Engineering Modular Components of an Osteochondral Implant | AIChE

Engineering Modular Components of an Osteochondral Implant

Authors 

Matthew, H. W. T. - Presenter, Wayne State University
Miles, K. B., Wayne State University
Vossoughi Shahvari, A., Wayne State University
Alamin, T., Wayne State University
Osteoarthritis remains a poorly manageable outcome of traumatic cartilage injury as cartilage is unable to self-repair. Transplantation of an engineered, osteochondral tissue plug has been proposed as a better way to achieve repair of cartilage defects. Chitosan-based materials that support both chondrogenesis and osteogenesis while promoting rapid tissue integration may provide a viable solution. Bone marrow MSCs were co-encapsulated in glycosaminoglycan-chitosan microcapsules (300-400 µm diameter) with either hydroxyapatite (HAP) microgranules or methacrylated hyaluronan-collagen hydrogels and cultured in either osteogenic or chondrogenic induction media respectively for 4 weeks. Capsule cultures were analyzed to evaluate cell growth and distribution, matrix composition and gene expression.
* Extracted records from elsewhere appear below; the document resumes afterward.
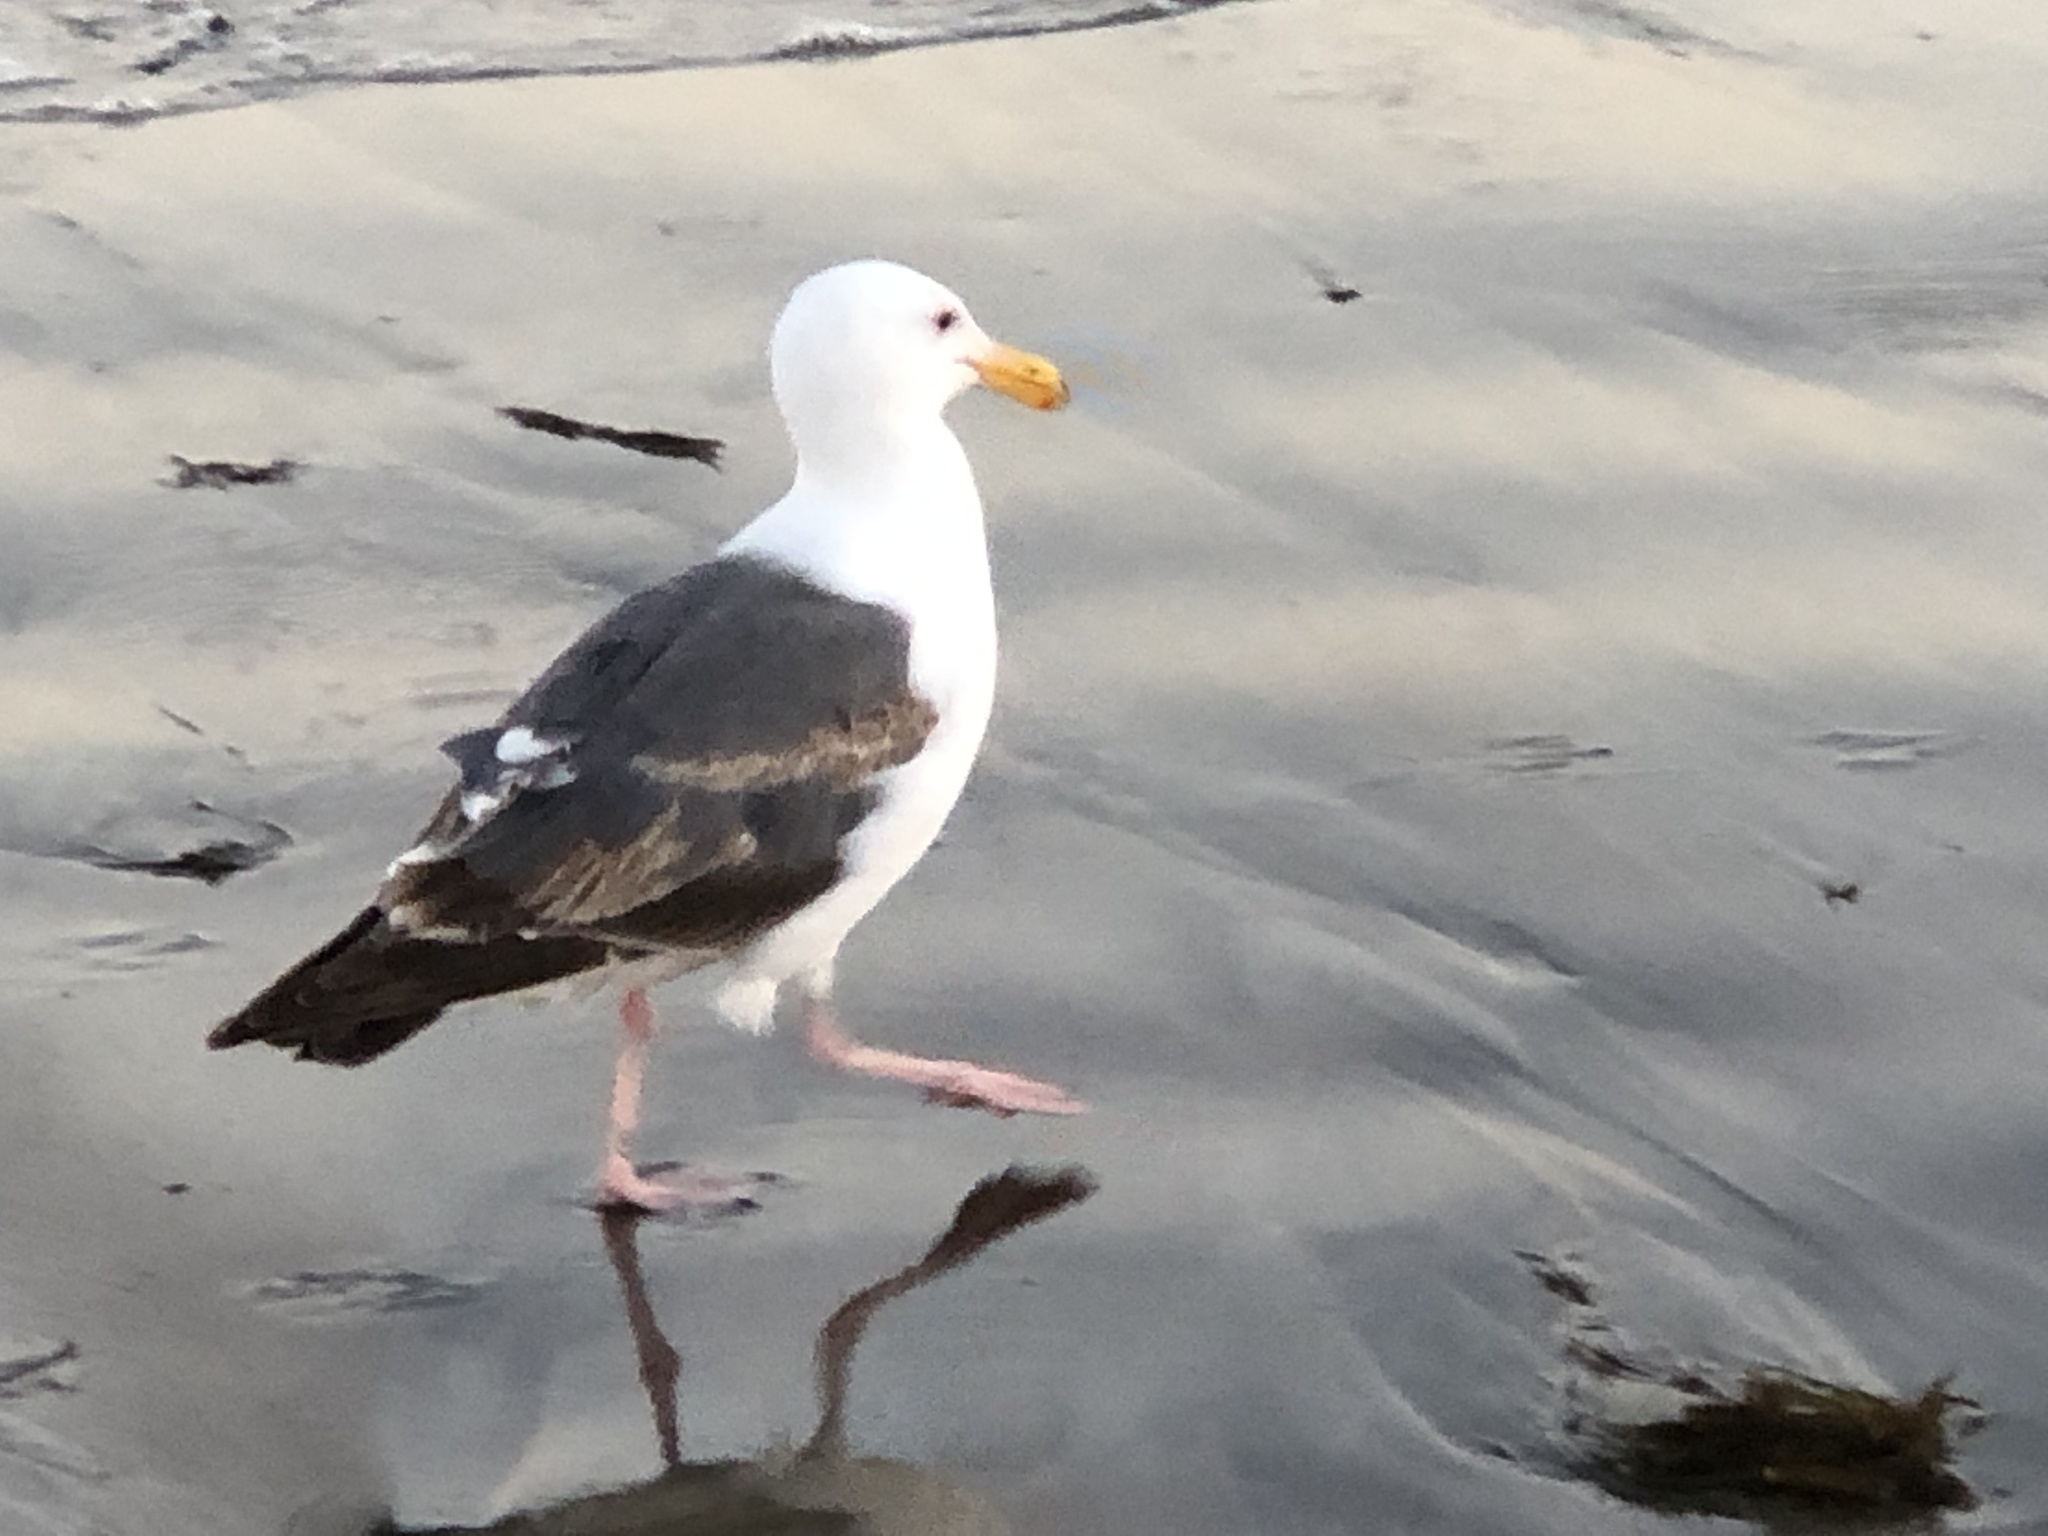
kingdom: Animalia
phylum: Chordata
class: Aves
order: Charadriiformes
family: Laridae
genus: Larus
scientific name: Larus occidentalis
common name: Western gull
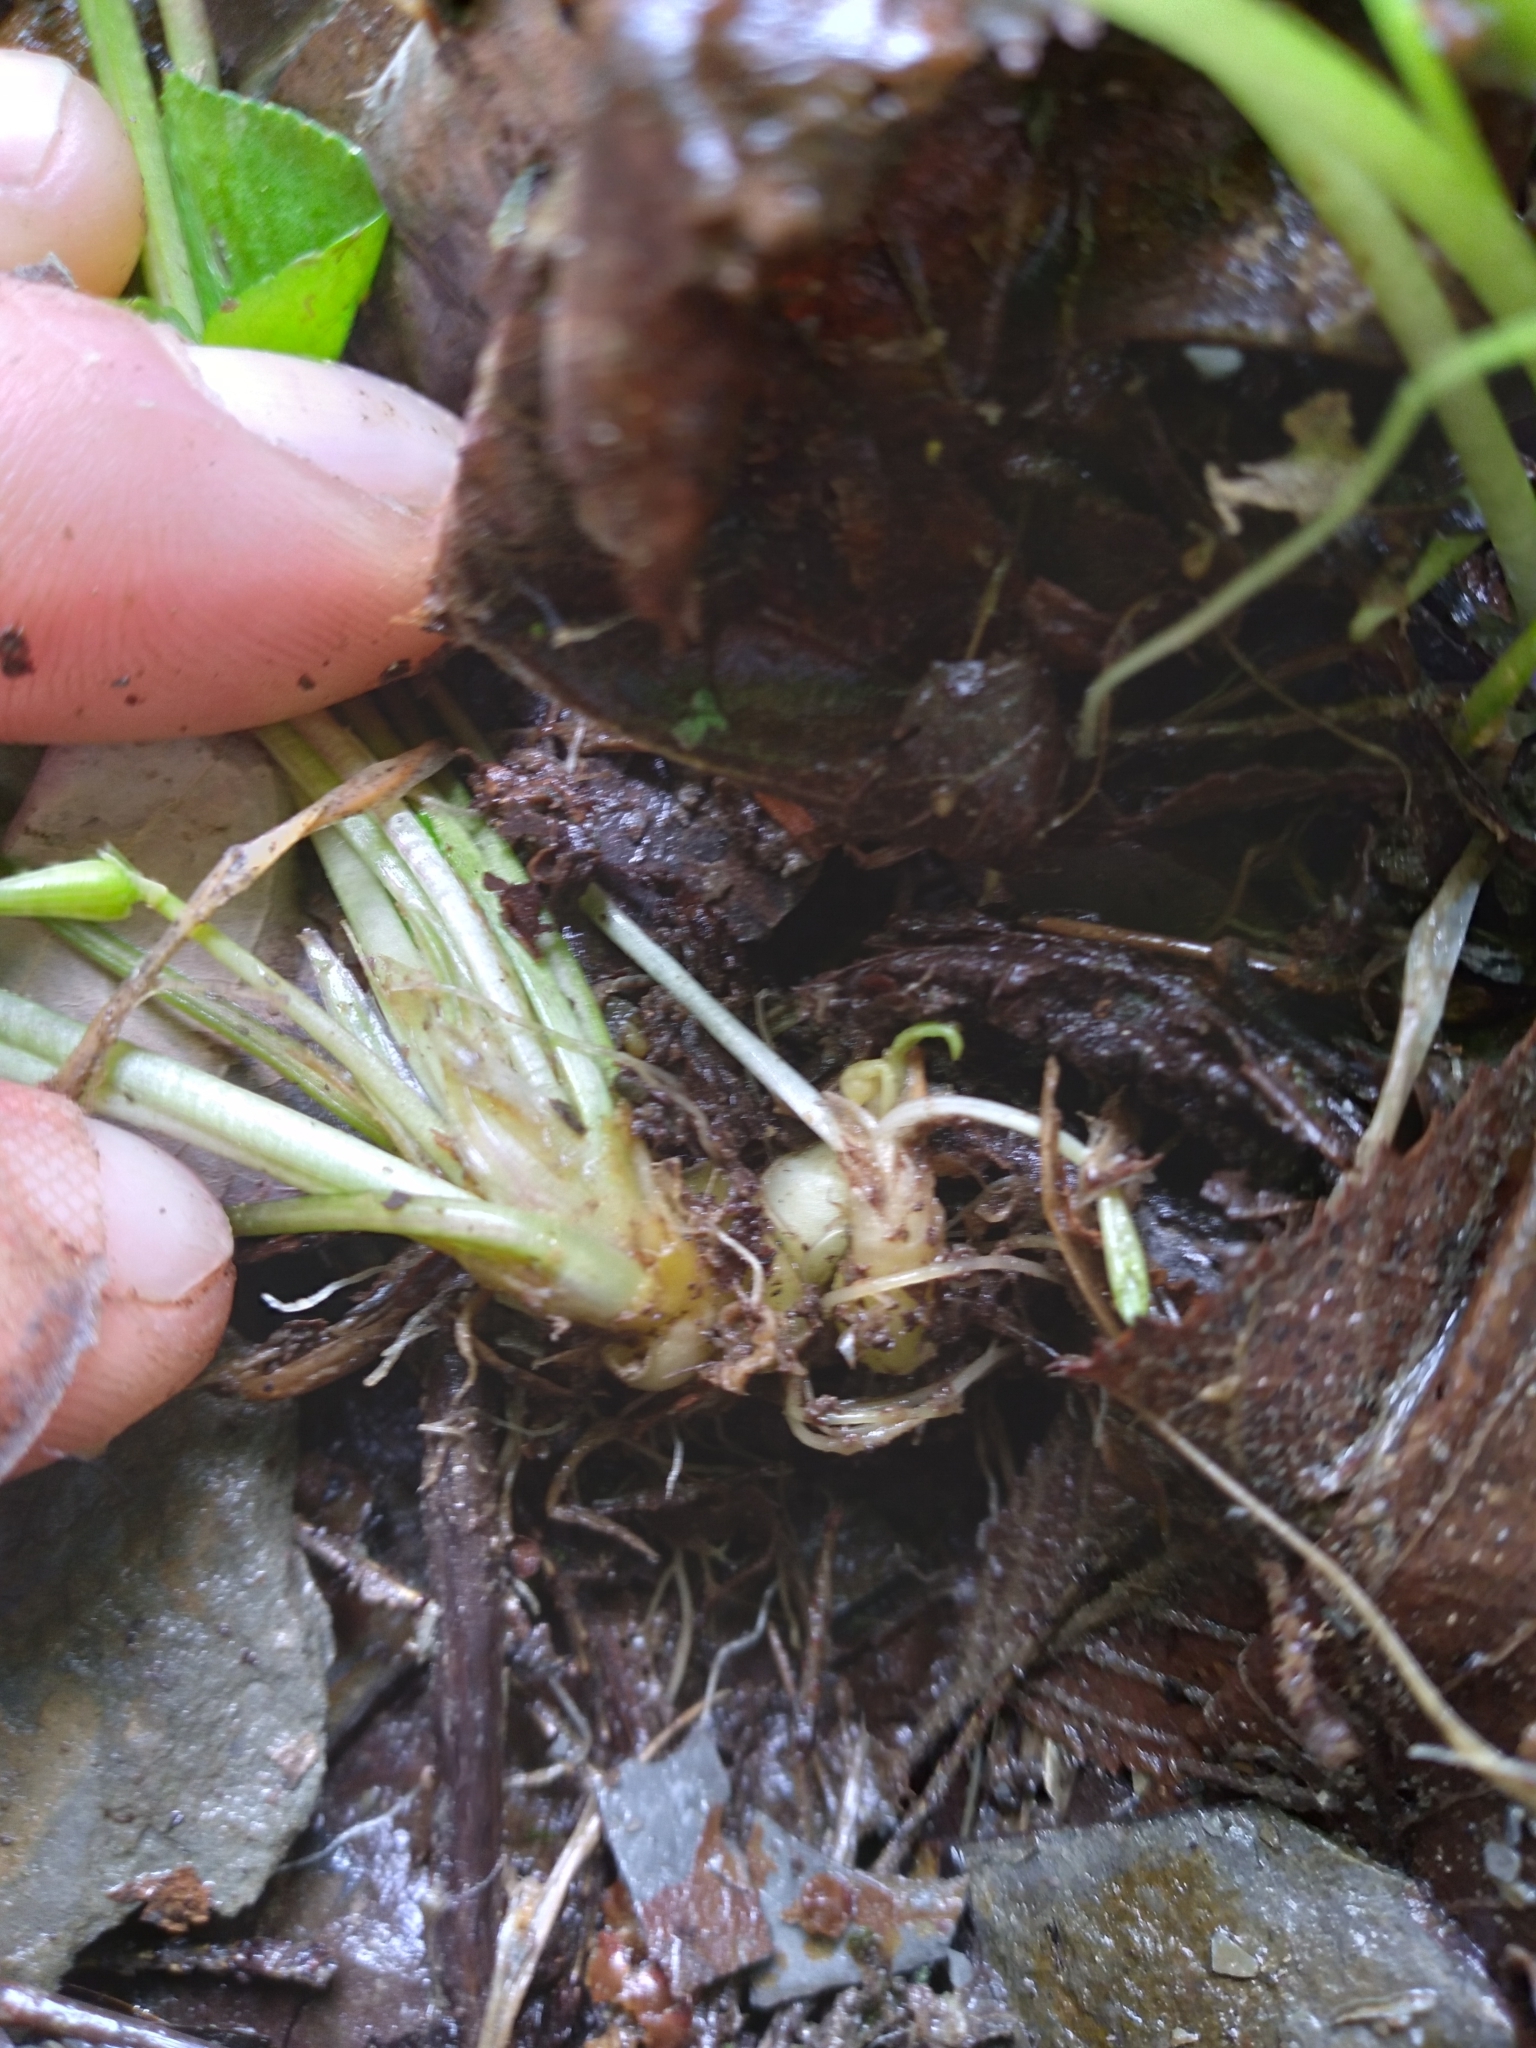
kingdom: Plantae
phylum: Tracheophyta
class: Magnoliopsida
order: Malpighiales
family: Violaceae
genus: Viola
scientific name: Viola cucullata
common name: Marsh blue violet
In chondrogenic cultures the effects of hypoxia and medium perfusion were also evaluated, while osteogenic capsules fused into 3D constructs and subjected to compressive testing. In chondrocytic capsules, quantitative assays showed that hyaluronan-collagen inclusion enhanced cell growth and matrix (s-GAG & collagen II) deposition. Growth was further promoted by both perfusion and maintenance in hypoxic (2% oxygen) conditions. PCR results showed that collagen incorporation, perfusion and hypoxia together combined to enhance expression of collagen II, aggrecan and SOX-9 by up to 10-fold. Osteoinduced MSCs deposited significant bone-like mineral in microcapsule interiors, including mineralization of capsule membranes. Compressive testing showed that mineralization increased capsule construct mechanical properties by at least 3 orders of magnitude. HAP-containing capsules had compressive yield strengths of 10 MPa and compressive moduli of 45 GPa. These results demonstrate that MSCs in GAG-chitosan capsules can be cultured to generate in vitro constructs with physical and biological properties approaching those of cartilage and bone and may be suitable for in vivo testing of an osteochondral plug.